Introduction to Financial Aid and Saving on College Costs

Earning a college degree is more important than ever, as employers are looking for a minimum of a bachelor's degree, and many positions now require a graduate degree. However, a college education is also more expensive than ever. The average cost of tuition and fees is over $9,000 at public universities and over $30,000 at private nonprofit colleges. That doesn't even take into account the cost of room and board, which averages nearly $10,000 per year.

The typical household will find it nearly impossible to pay for four years of college without help. Even if you started saving when your child was born, you still probably wouldn't have enough. Let's say you saved $1 per day for 18 years and earned 10% interest on this savings.

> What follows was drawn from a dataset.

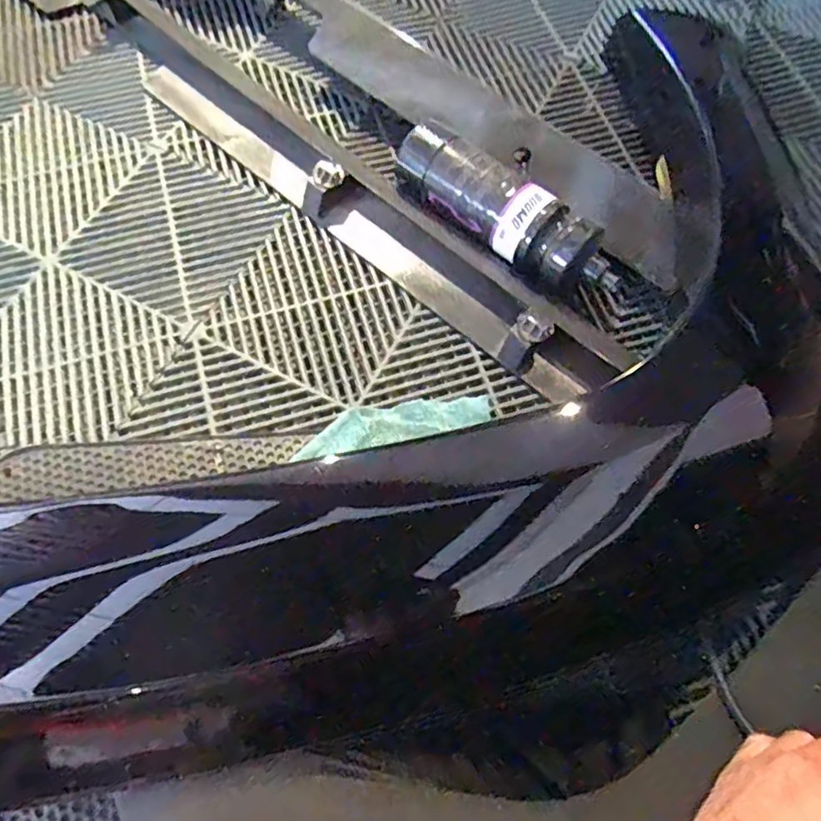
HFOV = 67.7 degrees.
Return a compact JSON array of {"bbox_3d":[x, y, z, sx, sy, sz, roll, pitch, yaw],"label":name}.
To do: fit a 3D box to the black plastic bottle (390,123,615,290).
[{"bbox_3d":[0.099,-0.212,0.653,0.271,0.062,0.090,42,73,15],"label":"black plastic bottle"}]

By the time your child enters college, you will have saved just shy of $18,500. Currently, this is almost enough for one year of tuition, room, and board at a public university, but just for the first year. It doesn't even cover half of the first year at a private nonprofit college. And of course, you need to remember that college costs are likely to continue their rapid increase.

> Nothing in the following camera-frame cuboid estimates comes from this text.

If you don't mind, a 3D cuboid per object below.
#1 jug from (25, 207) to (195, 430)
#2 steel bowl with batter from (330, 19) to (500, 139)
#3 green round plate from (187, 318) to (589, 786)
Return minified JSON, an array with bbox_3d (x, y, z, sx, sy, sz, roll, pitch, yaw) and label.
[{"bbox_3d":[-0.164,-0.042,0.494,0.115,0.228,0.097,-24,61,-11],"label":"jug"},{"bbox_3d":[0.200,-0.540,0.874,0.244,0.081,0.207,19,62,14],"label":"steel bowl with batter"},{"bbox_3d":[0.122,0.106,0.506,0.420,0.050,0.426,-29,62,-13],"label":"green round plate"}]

Thankfully, there are many sources of financial aid to pay for the cost of college. Most students apply for and receive at least some financial aid. Federal grants go to about one-third of students, with over $4,500 being the per year average. More than half of students take out loans, averaging just over $7,000 per year. State and institutional grants also play a large part in paying for college. This money adds up quickly, and many students are surprised to learn how much financial aid they are qualified to receive.

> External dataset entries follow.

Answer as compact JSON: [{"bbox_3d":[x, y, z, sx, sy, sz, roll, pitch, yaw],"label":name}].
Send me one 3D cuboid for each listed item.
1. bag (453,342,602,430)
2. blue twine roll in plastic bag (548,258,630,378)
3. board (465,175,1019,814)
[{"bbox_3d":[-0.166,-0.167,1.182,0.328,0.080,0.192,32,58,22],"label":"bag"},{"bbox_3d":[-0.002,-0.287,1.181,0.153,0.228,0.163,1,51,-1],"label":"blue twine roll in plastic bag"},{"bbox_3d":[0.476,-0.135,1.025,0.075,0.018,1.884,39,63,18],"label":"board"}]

Navigating the process of getting financial aid probably feels like a daunting task, but this guide is here to help you. It will walk you through your options for federal student aid, scholarships, and state aid. You will be pleased to learn that one application, the FAFSA (Free Application for Federal Student Aid), is all you need to get the largest and most common grants and student loans. In addition to learning about financial aid, you will also learn about options to invest and save for college, and how to get tax credits and deductions for college expenses.

Another angle this guide will teach you is how you can decrease the costs of tuition, room, and board. For example, if you can test for credit or start in community college, you can significantly reduce your costs by limiting the number of years you will attend an expensive college or university. Understanding a few simple tips and tricks can give you helpful strategies for cutting your college costs.